Historic aeromagnetic and geochemical anomalies in gold, copper, copper-gold, copper-gold-moly and tungsten occur along a north-south trend within the tenement, seemingly indicating a corridor of anomalism associated within an as-yet undefined linear trend or corridor that appears to be one of a family of structural controls on volcanic activity.


The trend, likely to be mirrored on the eastern side of the Baynazar Caldera, could be a prime structural location for intrusive-hosted mineralisation. That theory is supported by the presence of the Almaty copper-porphyry mine only about 6km from the north-east margin of the Baynazar Caldera.


Sarytogan has deployed its established exploration team in Kazakhstan to copper exploration. The Central Asian Orogenic Belt is known to host many world-class copper-gold porphyry deposits. Baynazar is the first of a portfolio of copper exploration projects that the Company plans to assemble to complement the battery metals thematic at Sarytogan.
Sarytogan Graphite Managing Director Sean Gregory

The CAOB is one of the most researched orogenic belts in the world due to its significance in the research of continental accretion and ore formation processes. It contains abundant natural resources, including mineral ores and oil and gas and hosts several giant copper-gold porphyry deposits.
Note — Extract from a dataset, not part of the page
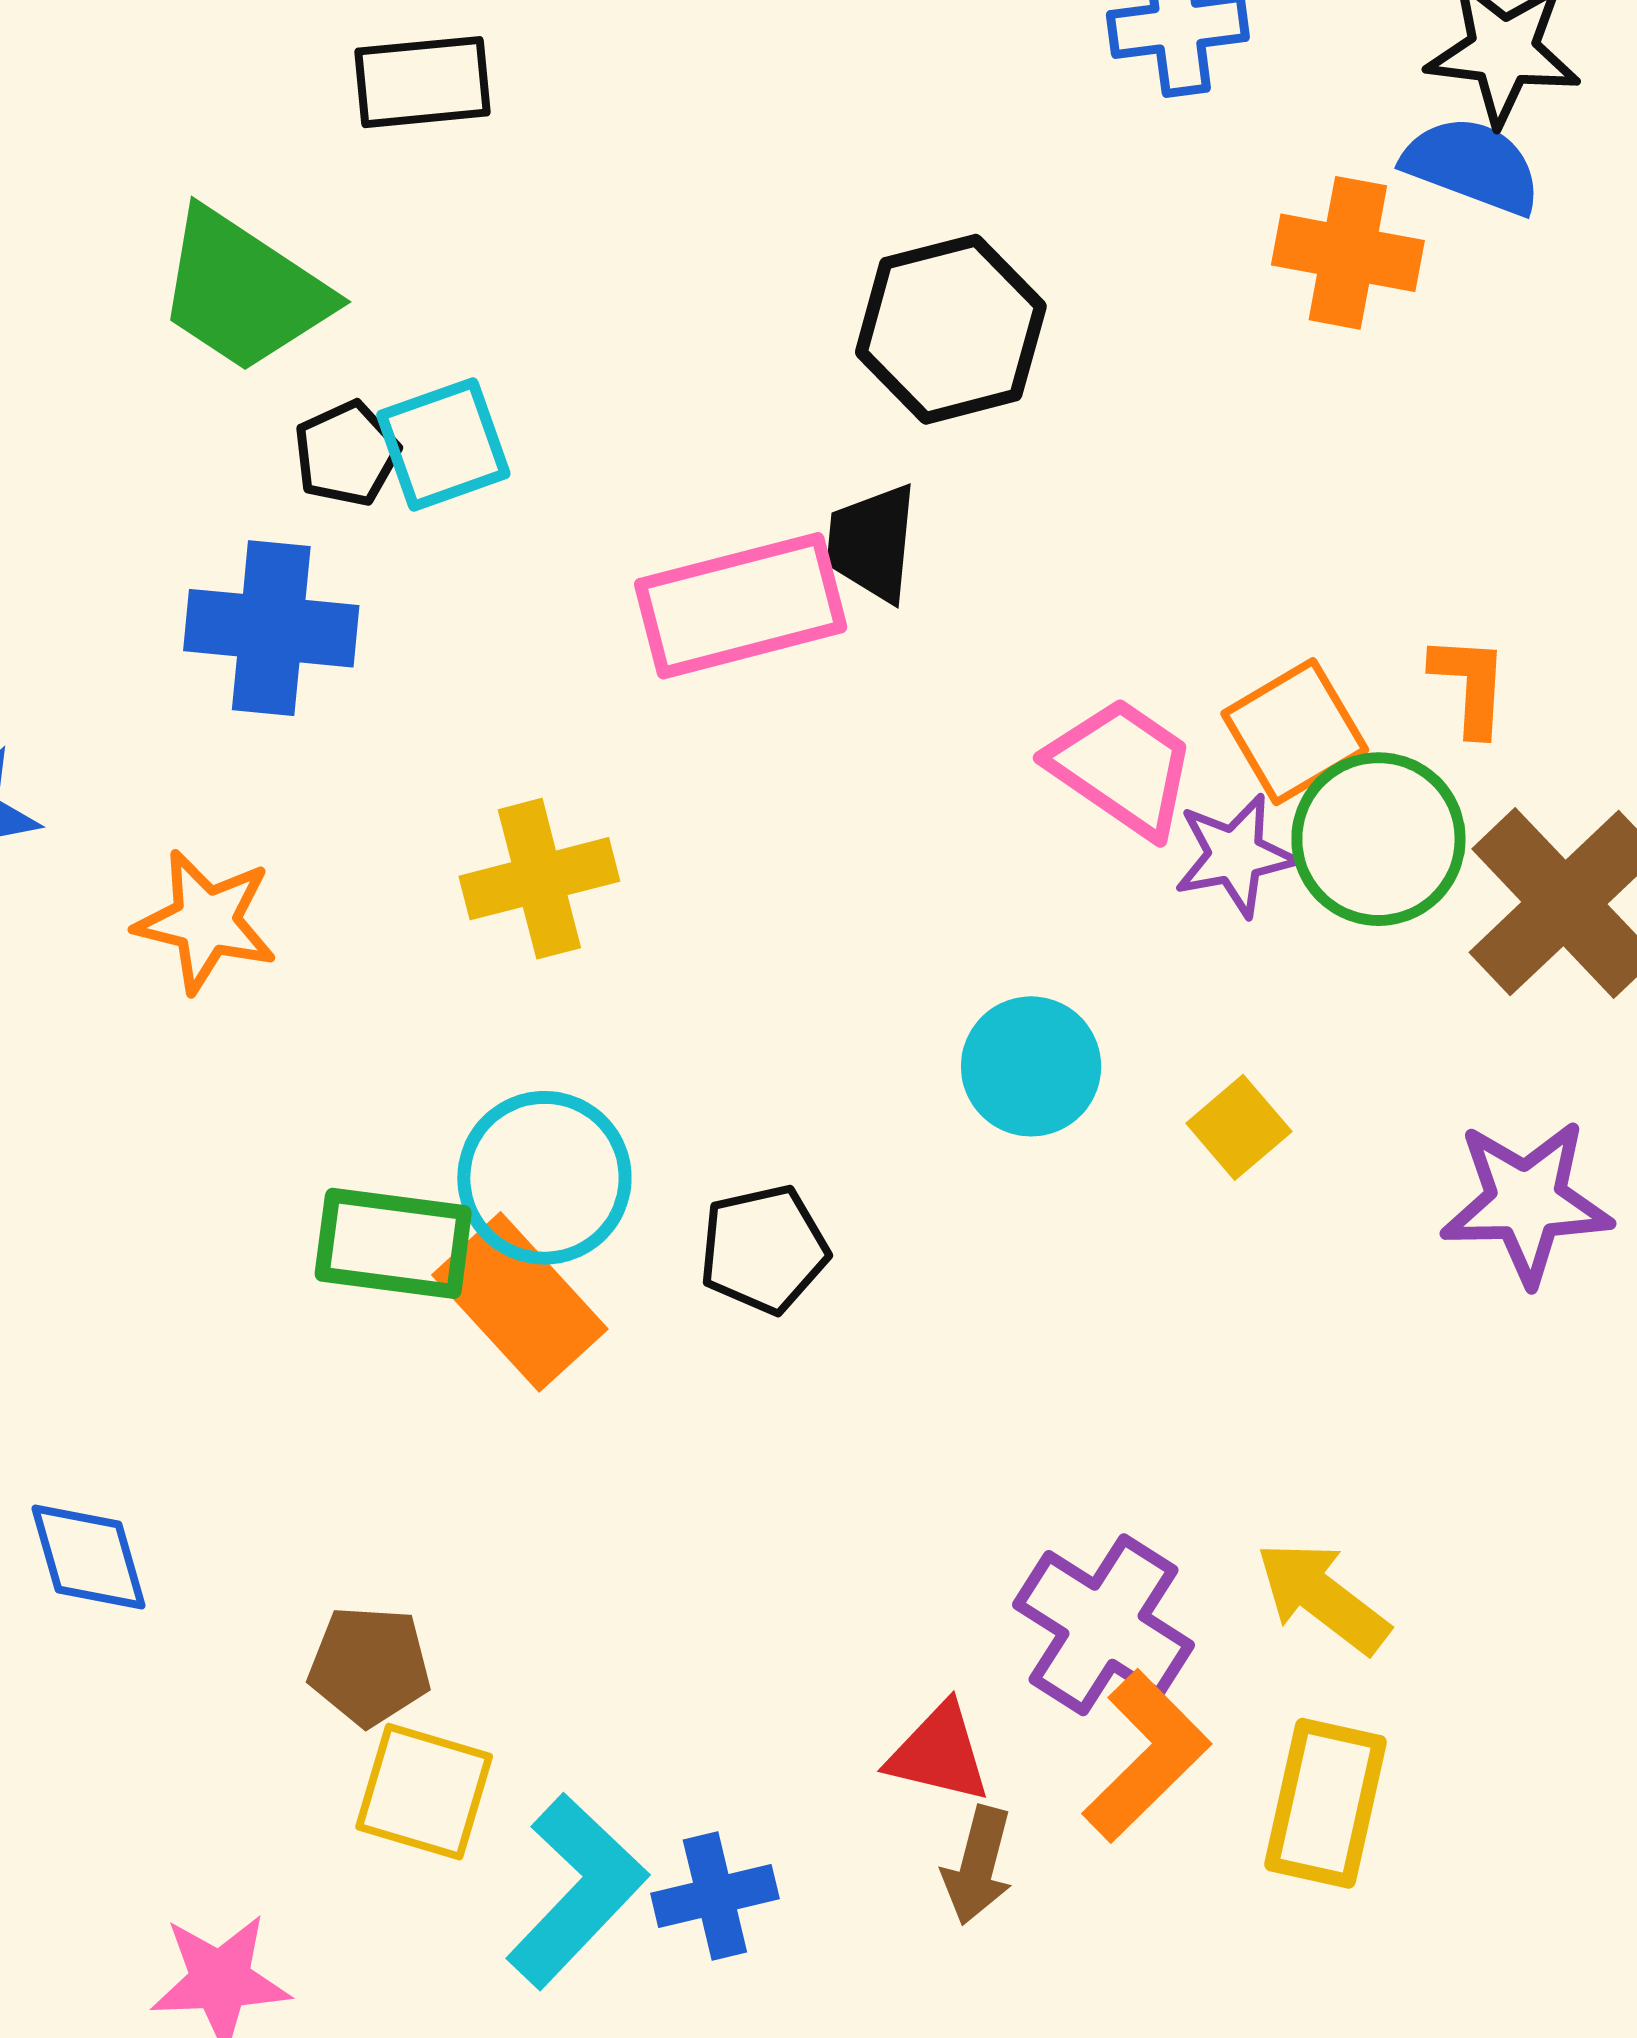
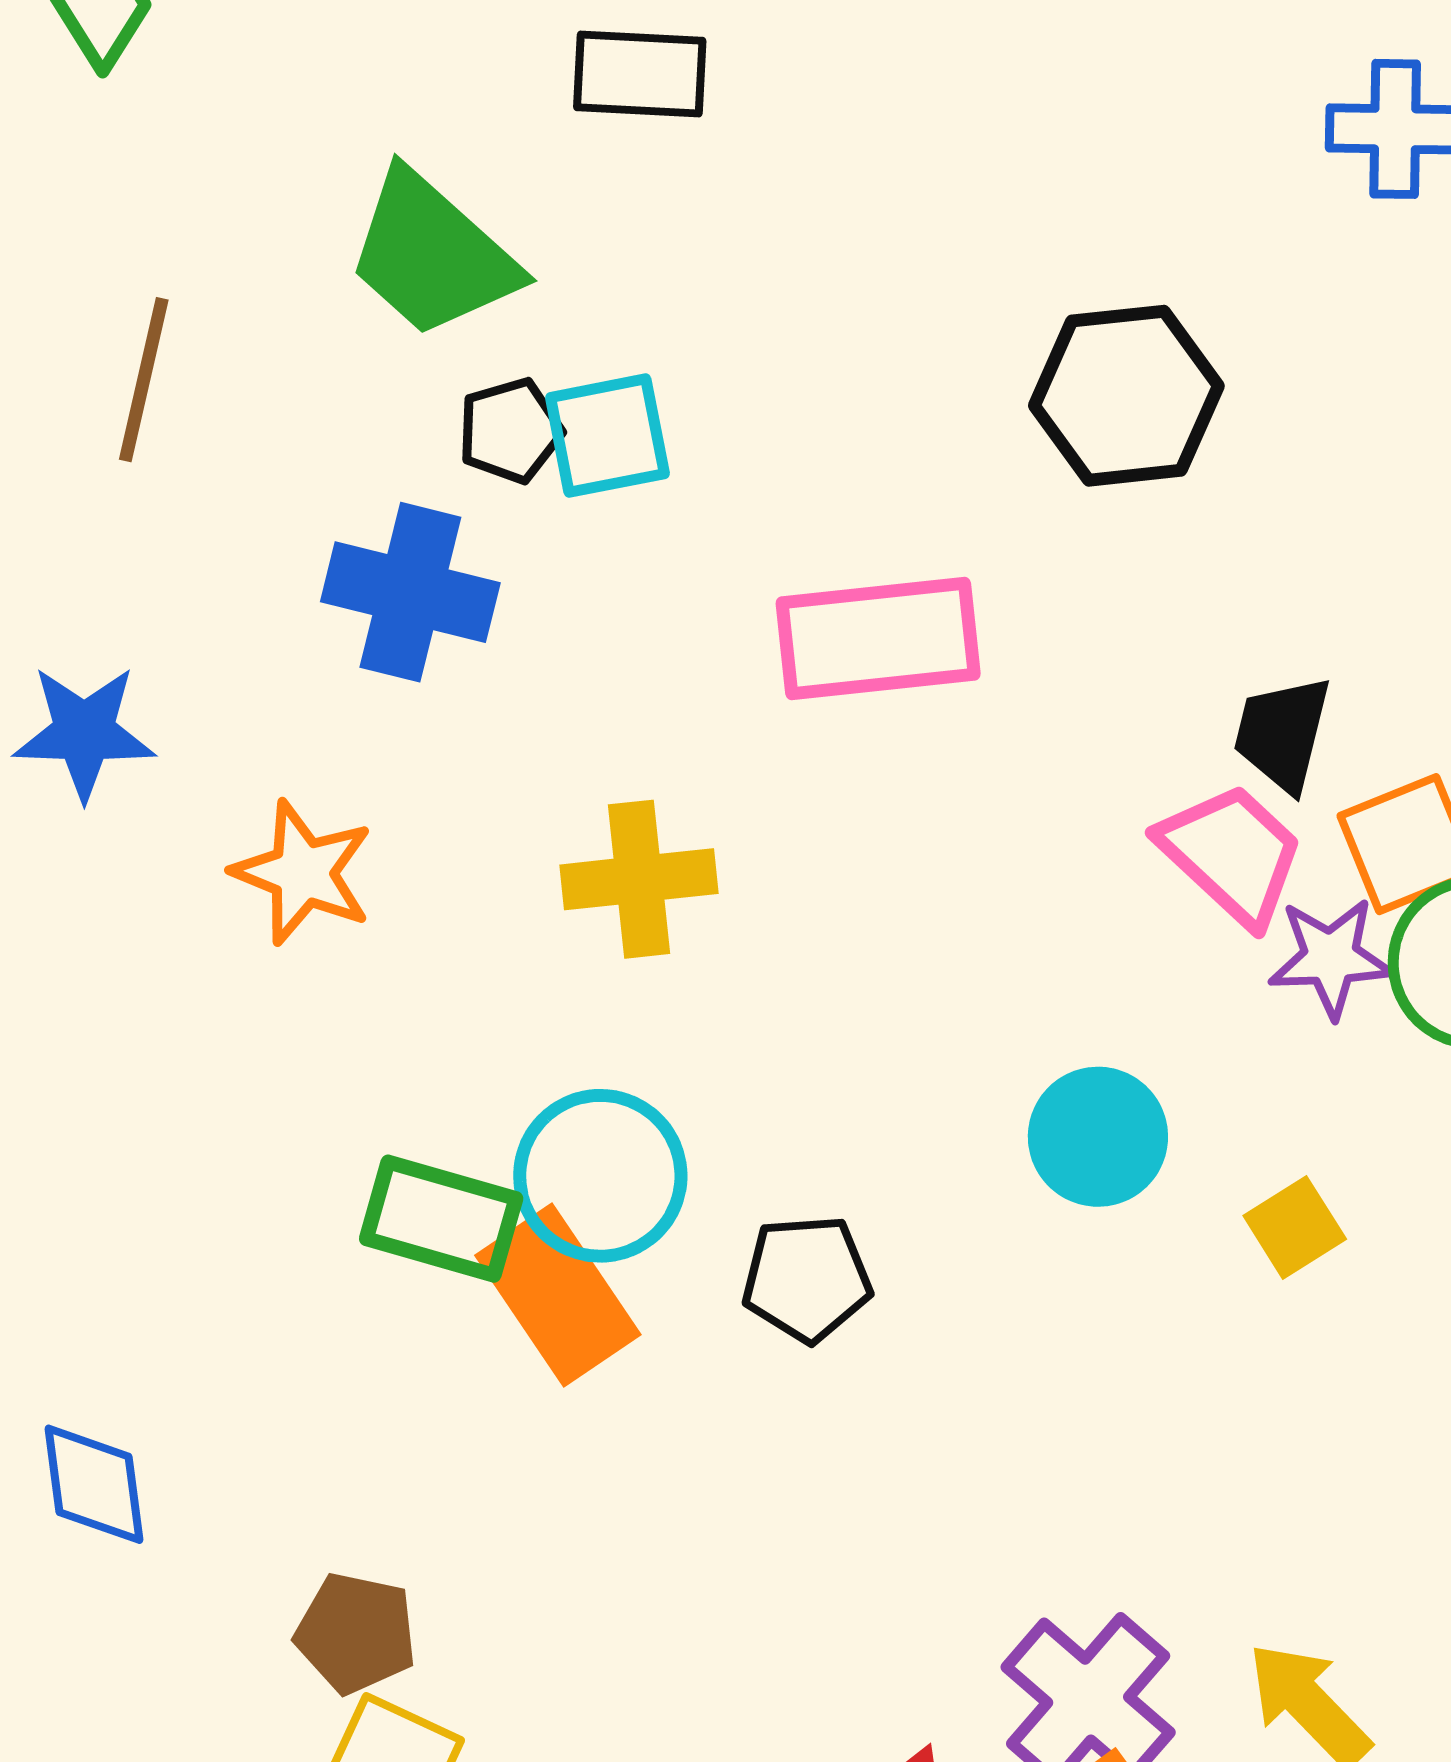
black trapezoid: (872, 543) -> (1282, 734), moved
In Kazakhstan, such projects include the producing Bozshakol operation with 1.42 billion tonnes at 0.34 per cent copper and 0.13 per cent gold and the producing Aktogai with its 1.944 billion tonnes at 0.32 per cent copper. They also include other smaller, but still impressive Koksai, Kounrad and Nurkazgan copper projects that all have between 213 million tonnes and 637 million tonnes at copper grades ranging from 0.42 per cent copper to 0.81 per cent.


Unsurprisingly, with those numbers, Kazakhstan is the world’s 11th-biggest producer of copper, pumping out 600,000 tonnes of the valuable reddish metal last year. The CAOB also includes the mind-bendingly massive Oyu Tolgoi copper project in Mongolia that contains 30 million tonnes of copper and 44 million ounces of gold.


Sarytogan references Soviet-era exploration, during which more than 300 mineral occurrences were observed and partially explored and it has obtained location details of anomalism, historic grab and trench metalliferous samples and aero-magnetic anomalies. It says abundant evidence of copper may be found throughout its exploration licence, including malachite in hand specimen from the margin of the smaller satellite Zhangeldy Caldera in the southern part of its ground.


The company says it has been advised by the Kazakhstan Government that its exploration licence application will be granted upon payment of environmental insurance, which has now been paid.


With its geologists already in the field to kick off soil sampling in prospective areas, Sarytogan says it plans to undertake an imminent high-resolution airborne magnetics survey over the full licence area. Its objective is to build a portfolio of prospective ground in the region to meet its goal of becoming a significant battery metals supplier.


If it is indeed true that “to find elephants you need to look in elephant country,” then Sarytogan could do no better than to begin its search for copper in this proven orogenic belt.